The Slow Side Is Not the Model but How We Make Data

Yet watching all these developments, one thought keeps drawing me back. If causal prediction is to be the proving ground for FMs, the models alone cannot be what changes. The data production side must change too. This is something I keep wondering about — building bio foundation models is not actually that attractive to the pharmaceutical industry. What matters more is which problems to solve and how. That requires substantial research, starting with the production of standardized, well-defined data against which biological intuition can be tested. If the target is disease, the data must control for genetic background and clinical information within specific disease cohorts. The homogeneous pipelines that large companies maintain are well-suited for this kind of data production. Yet this approach and philosophy seems largely absent domestically, in contrast to what we see abroad. The same logic applies to the utilization of organoids.
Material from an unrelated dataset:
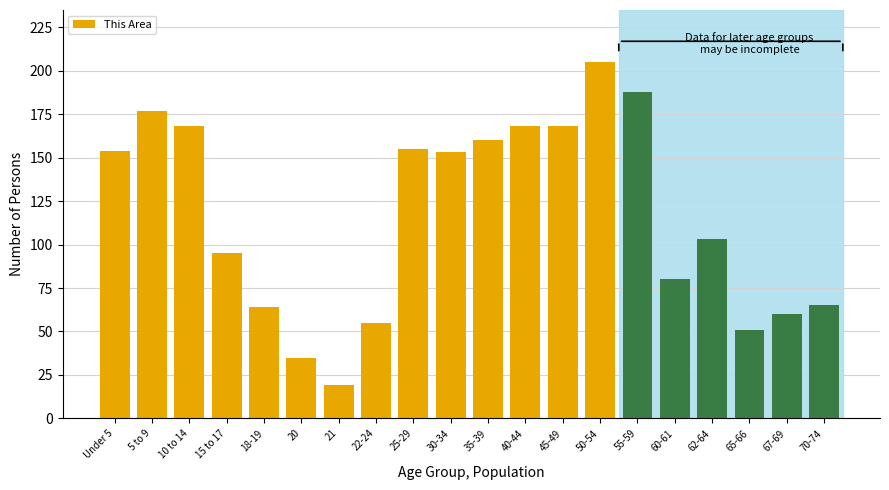

Reading left to right, list all the values displayed in this chart.

154	177	168	95	64	35	19	55	155	153	160	168	168	205	188	80	103	51	60	65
The papers currently producing the most meaningful results in perturbation prediction — Tahoe-x1, Pershad's closed loop, Hediyeh-zadeh's continual learning — all use systematically designed perturbation data. It is because datasets like Tahoe-100M exist, combining 50 cell lines with 1,100 drugs, that models can learn causality at all. The future that the 2026 Virtual Embryo perspective envisions — simulating how morphogenesis changes when you perturb a gene — is also unreachable by models alone without matching data. Systematic measurement of developmental perturbations, quantification of phenotypes, and structured recording of even failed experiments must come first. If this transition does not happen in traditional biology labs, FMs can scale indefinitely and still lack the causal structure needed to learn from.

Ultimately, this is not a problem of models but of whether the epistemology of data production changes. Laboratories that produce data suited for recursive reasoning — data generated within loops where hypotheses are formed, perturbations applied, outcomes measured, and results feed back into the next hypothesis — need to multiply before this field can deliver on its promises. Scaling models is already happening fast. The slow side is not the model. It is how we make the data.